• Excerto do texto
┌──
Comparação com os dentes dos hominídeos primitivos

Os investigadores compararam as saliências e as cavidades do dente com outros dentes fossilizados pertencentes a hominídeos primitivos e descobriram que não se assemelhava a dentes pertencentes ao Homo Sapiens ou Homo Erectus – o primeiro hominídeo primitivo a andar com uma postura ereta e cujos vestígios foram encontrados por toda a Ásia. As descobertas da gruta determinaram que o mesmo era mais parecido com um dente pertencente a um maxilar pertencente ao grupo Denisovano encontrado no planalto tibetano, no condado de Xiahe, na província de Gansu, China. Os autores referiram que era possível, embora menos provável, que pudesse pertencer a um Neandertal.

"Pensem nisso (no dente) como se estivessem a percorrer um vale entre montanhas. E a organização destas montanhas e vales é muito específica em relação a uma determinada espécie", explicou Zanolli.

A análise de algumas proteínas no esmalte do dente sugeriu que este terá pertencido a uma fêmea.

O ADN Denisovano subsiste ainda hoje em dia em alguns humanos porque, uma vez que os nossos antepassados Homo Sapiens se cruzaram com os Denisovanos, os dois grupos envolveram-se e deram origem a outras vidas - algo a que os geneticistas chamam “mistura genética”. Isto significa que podemos ficar a conhecer mais sobre a história da evolução humana, analisando os dados genéticos atuais.

Esta "mistura genética" aconteceu há mais de 50.000 anos, quando os antecessores dos humanos modernos saíram de África e provavelmente se cruzaram com Neandertais e os Denisovanos. Mas já se provou ser difícil localizar exatamente o sítio onde isso aconteceu - particularmente no caso dos hominínios Denisovanos.
└──
• Excerto dos dados
┌──
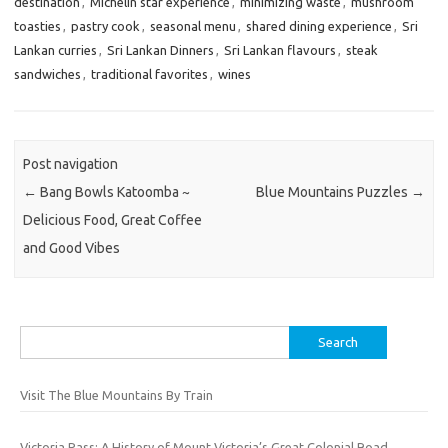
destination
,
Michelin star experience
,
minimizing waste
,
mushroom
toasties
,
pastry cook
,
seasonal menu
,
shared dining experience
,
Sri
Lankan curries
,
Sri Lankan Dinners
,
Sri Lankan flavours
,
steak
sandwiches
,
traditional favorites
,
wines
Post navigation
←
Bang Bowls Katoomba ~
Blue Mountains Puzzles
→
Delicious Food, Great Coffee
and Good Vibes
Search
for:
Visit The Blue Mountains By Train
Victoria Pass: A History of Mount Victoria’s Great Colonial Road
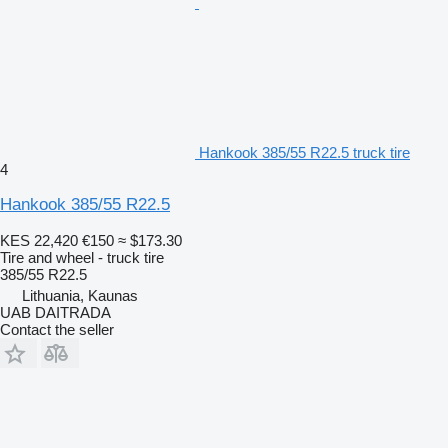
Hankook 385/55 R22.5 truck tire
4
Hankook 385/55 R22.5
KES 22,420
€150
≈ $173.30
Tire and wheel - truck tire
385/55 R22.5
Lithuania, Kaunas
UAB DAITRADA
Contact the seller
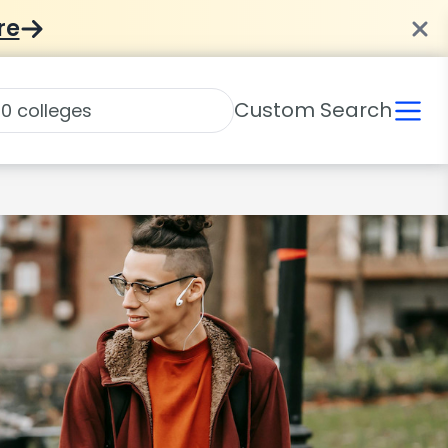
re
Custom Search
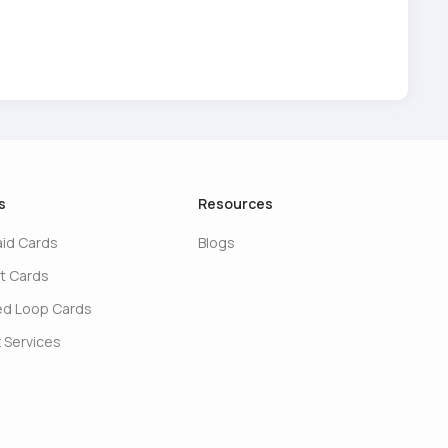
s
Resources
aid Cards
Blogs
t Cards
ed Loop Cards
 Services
└──
• Perguntas a responder
a: No texto sobre o dente, onde foi encontrado o maxilar denisovano com o qual o dente mais se parecia?
b: Reproduza fielmente o trecho do texto sobre o dente que começa nas palavras que contêm "Comparação com os" e termina em "a um Neandertal.".
A listagem é material à parte e não tem ligação com o texto.

• Respostas
a: No planalto tibetano, no condado de Xiahe, na província de Gansu, China.

b:
Comparação com os dentes dos hominídeos primitivos

Os investigadores compararam as saliências e as cavidades do dente com outros dentes fossilizados pertencentes a hominídeos primitivos e descobriram que não se assemelhava a dentes pertencentes ao Homo Sapiens ou Homo Erectus – o primeiro hominídeo primitivo a andar com uma postura ereta e cujos vestígios foram encontrados por toda a Ásia. As descobertas da gruta determinaram que o mesmo era mais parecido com um dente pertencente a um maxilar pertencente ao grupo Denisovano encontrado no planalto tibetano, no condado de Xiahe, na província de Gansu, China. Os autores referiram que era possível, embora menos provável, que pudesse pertencer a um Neandertal.